And the other problem? I usually think I am wise to the ways of the magazine photographers and can spot the carefully arranged model who's hiding some unattractive attribute of the sweater with the way she holds her arms, tucks her hands in her pockets, whatever. I've been fooled before, and so I thought I was immune to being fooled again. In this case, it's the artfully draped shawl that's hiding the shaping. Two of the stockinette bands on either side of the sweater are decreased away over the course of a few rows, and then increased back over the course of a few rows, to provide some waistline shaping and a sort of dart effect. (Rather like the Audrey sweater, if you recall that one.) The k2tog decreases on the one side disappear in a lovely fashion.

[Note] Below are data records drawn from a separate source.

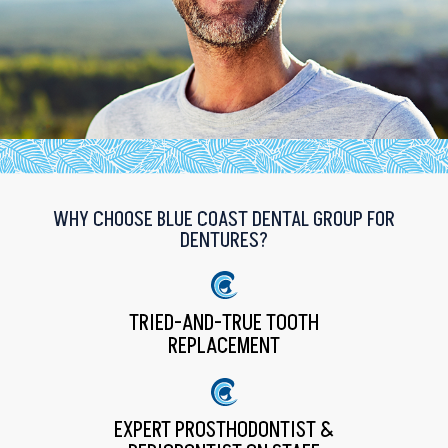
WHY CHOOSE BLUE COAST DENTAL GROUP FOR
DENTURES?
TRIED-AND-TRUE TOOTH
REPLACEMENT
EXPERT PROSTHODONTIST &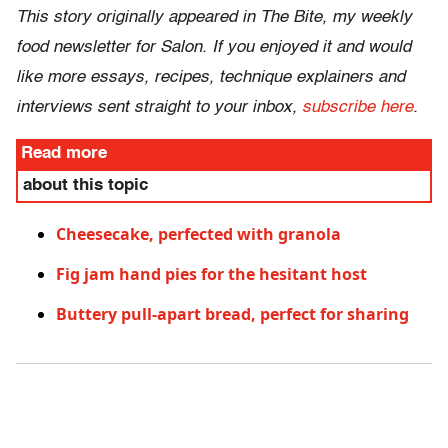
This story originally appeared in The Bite, my weekly
food newsletter for Salon. If you enjoyed it and would
like more essays, recipes, technique explainers and
interviews sent straight to your inbox,
subscribe here
.
Read more
about this topic
Cheesecake, perfected with granola
Fig jam hand pies for the hesitant host
Buttery pull-apart bread, perfect for sharing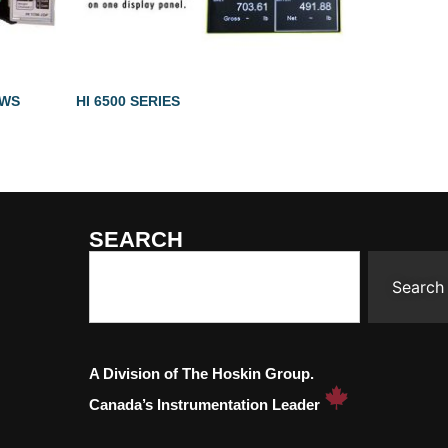
2WS
HI 6500 SERIES
SEARCH
Search
A Division of The Hoskin Group.
Canada’s Instrumentation Leader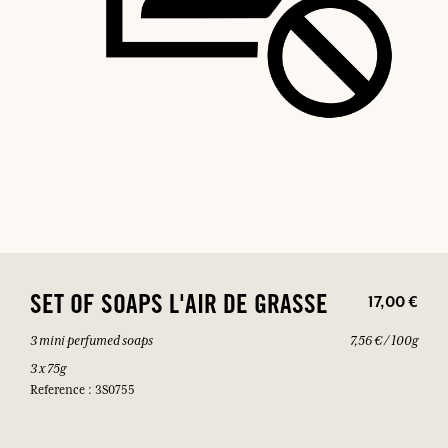
17,00 €
SET OF SOAPS L'AIR DE GRASSE
3 mini perfumed soaps
7,56 € / 100g
3 x 75g
Reference : 3S0755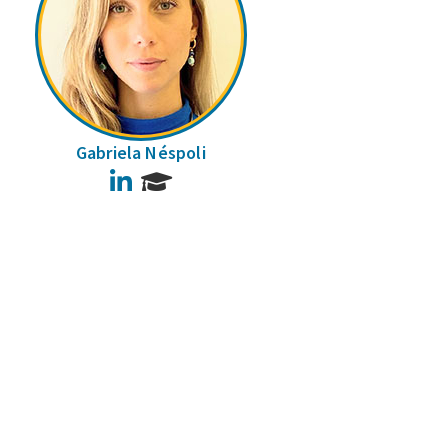
Gabriela Néspoli
LinkedIn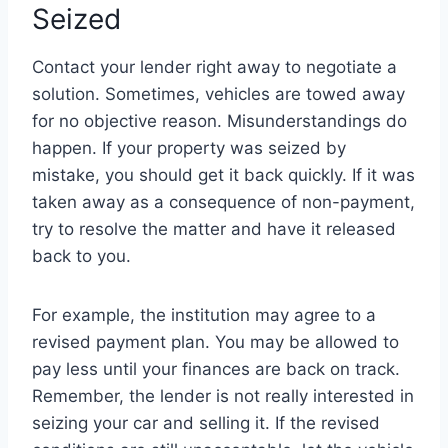
Seized
Contact your lender right away to negotiate a
solution. Sometimes, vehicles are towed away
for no objective reason. Misunderstandings do
happen. If your property was seized by
mistake, you should get it back quickly. If it was
taken away as a consequence of non-payment,
try to resolve the matter and have it released
back to you.
For example, the institution may agree to a
revised payment plan. You may be allowed to
pay less until your finances are back on track.
Remember, the lender is not really interested in
seizing your car and selling it. If the revised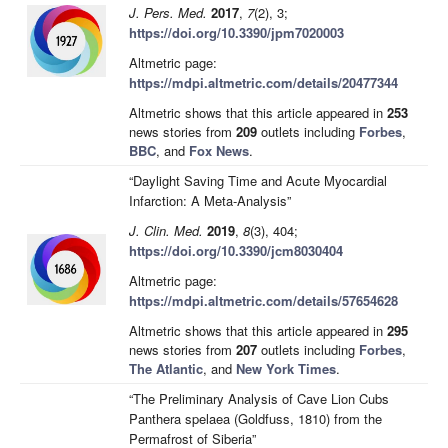
J. Pers. Med.
2017
,
7
(2), 3;
https://doi.org/10.3390/jpm7020003
Altmetric page:
https://mdpi.altmetric.com/details/20477344
Altmetric shows that this article appeared in
253
news stories from
209
outlets including
Forbes
,
BBC
, and
Fox News
.
“Daylight Saving Time and Acute Myocardial
Infarction: A Meta-Analysis”
J. Clin. Med.
2019
,
8
(3), 404;
https://doi.org/10.3390/jcm8030404
Altmetric page:
https://mdpi.altmetric.com/details/57654628
Altmetric shows that this article appeared in
295
news stories from
207
outlets including
Forbes
,
The Atlantic
, and
New York Times
.
“The Preliminary Analysis of Cave Lion Cubs
Panthera spelaea (Goldfuss, 1810) from the
Permafrost of Siberia”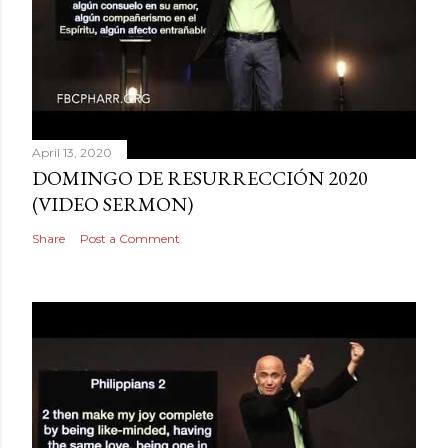
April 13, 2020
DOMINGO DE RESURRECCIÓN 2020
(VIDEO SERMON)
Share
Post a Comment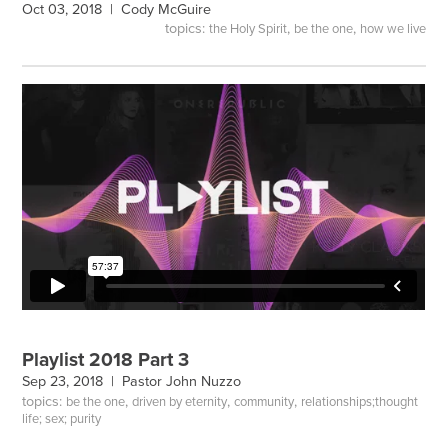
Oct 03, 2018 |
Cody McGuire
topics:
,
,
the Holy Spirit
be the one
how we live
Playlist 2018 Part 3
Sep 23, 2018 |
Pastor John Nuzzo
topics:
,
,
,
be the one
driven by eternity
community
relationships;thought
life; sex; purity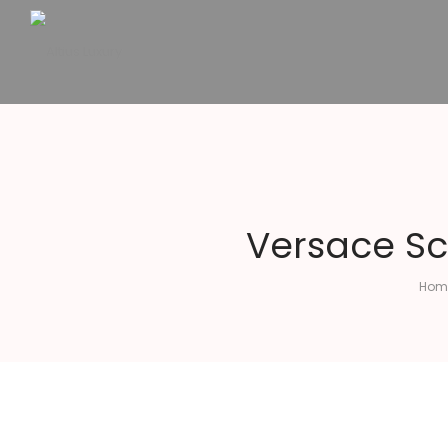
Altius
Luxury
Versace Sc
Hom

But if you look at the left-hand side of the photo of my knitting, you see some of those ssk decreases on the other side, and they are glaringly obvious. I don't know that my figure really is suited to a dart effect, anyway.

Posted by Karen at March 29, 2005 11:39 AM
Comments

Started Sandness AGAIN? Whatta gal! It's lovely.

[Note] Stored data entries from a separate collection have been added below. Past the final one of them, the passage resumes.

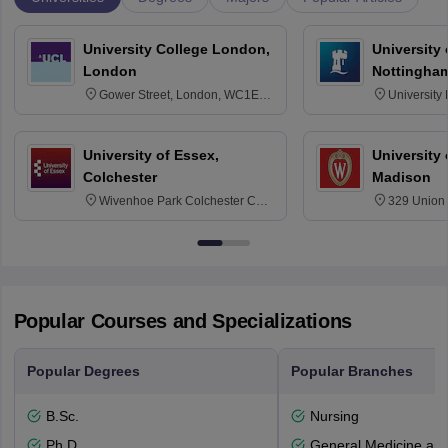
University College London,
University
London
Nottingha
Gower Street, London, WC1E
University
6BT
NG7 2RD
University of Essex,
University
Colchester
Madison
Wivenhoe Park Colchester CO4
329 Union 
3SQ
Dayton Str
53715-114
Popular Courses and Specializations
Popular Degrees
Popular Branches
B.Sc.
Nursing
Ph.D
General Medicine an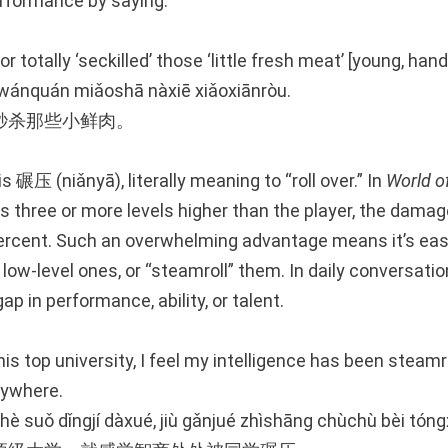
erformance by saying:
r totally ‘seckilled’ those ‘little fresh meat’ [young, han
 wánquán miǎoshā nàxiē xiǎoxiānròu.
秒杀那些小鲜肉。
is 碾压 (niǎnyā), literally meaning to “roll over.” In
World o
 three or more levels higher than the player, the damage
ercent. Such an overwhelming advantage means it’s easy
l low-level ones, or “steamroll” them. In daily conversatio
ap in performance, ability, or talent.
his top university, I feel my intelligence has been steam
ywhere.
zhè suǒ dǐngjí dàxué, jiù gǎnjué zhìshāng chùchù bèi tón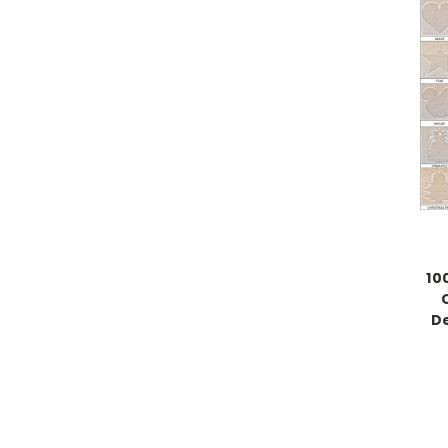
10
De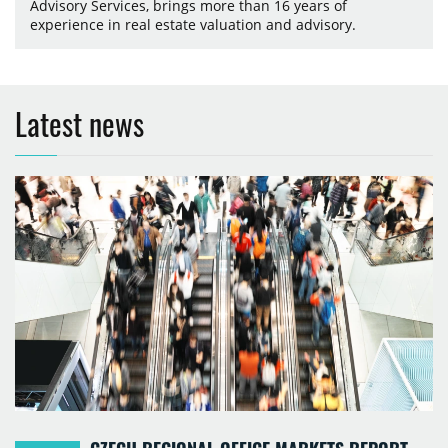
Advisory Services, brings more than 16 years of
experience in real estate valuation and advisory.
Latest news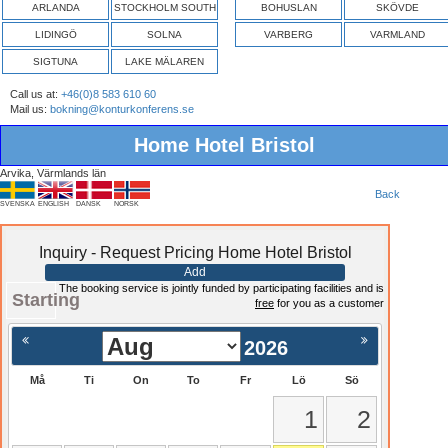
ARLANDA
STOCKHOLM SOUTH
BOHUSLAN
SKÖVDE
LIDINGÖ
SOLNA
VARBERG
VARMLAND
SIGTUNA
LAKE MÄLAREN
Call us at:
+46(0)8 583 610 60
Mail us:
bokning@konturkonferens.se
Home Hotel Bristol
Arvika, Värmlands län
Back
SVENSKA
ENGLISH
DANSK
NORSK
Inquiry - Request Pricing Home Hotel Bristol
Add
The booking service is jointly funded by participating facilities and is
Starting
free
for you as a customer
2026
Må
Ti
On
To
Fr
Lö
Sö
1
2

Don't rip out for a hem, just knit up from the cast on. That's how I make all my hems.

This is the first time I can wish someone a delayed flight and know that they would be happy about it (that's a lot of flight knitting you've got planned, missy!).

Have a great trip!

Posted by: Janine at March 29, 2005 10:17 PM

Janine, you *are* a genius. Pick up from the cast-on, and knit "back" (so to speak) the hem. Perfect. O-kaaayy. But -- just when it seems you have saved me from ripping back -- what about those decreases? Urgh.

Oh, and, by the way: I had in mind this absolutely adorable photo I was going to take, of Peeps crossing the driveway, chez Campbell. But every time I tried to put my Peeps down on the driveway, those damned roosters came bearing down on them!!

I gave up on Peeps photos. But not on Sandness. Or Agnes.

Posted by: Karen at March 30, 2005 05:06 AM

Mom, you'd look purdy sexy with a bellybutton piercing! Just think - we could go shopping for body jewelery together!

Posted by: DD#1 at March 31, 2005 11:31 PM

Wow what luck! Thank you I really look forward to the book. I was visiting my Mom for Easter, gallivanting all over NE Arkansas with her and my Grandmother. We were quite without internet access so I was unable to get the news or reply until I came home.

About packing for your trip: forget underwear but double check your knitting supplies. It'd be awful to be short something in flight!!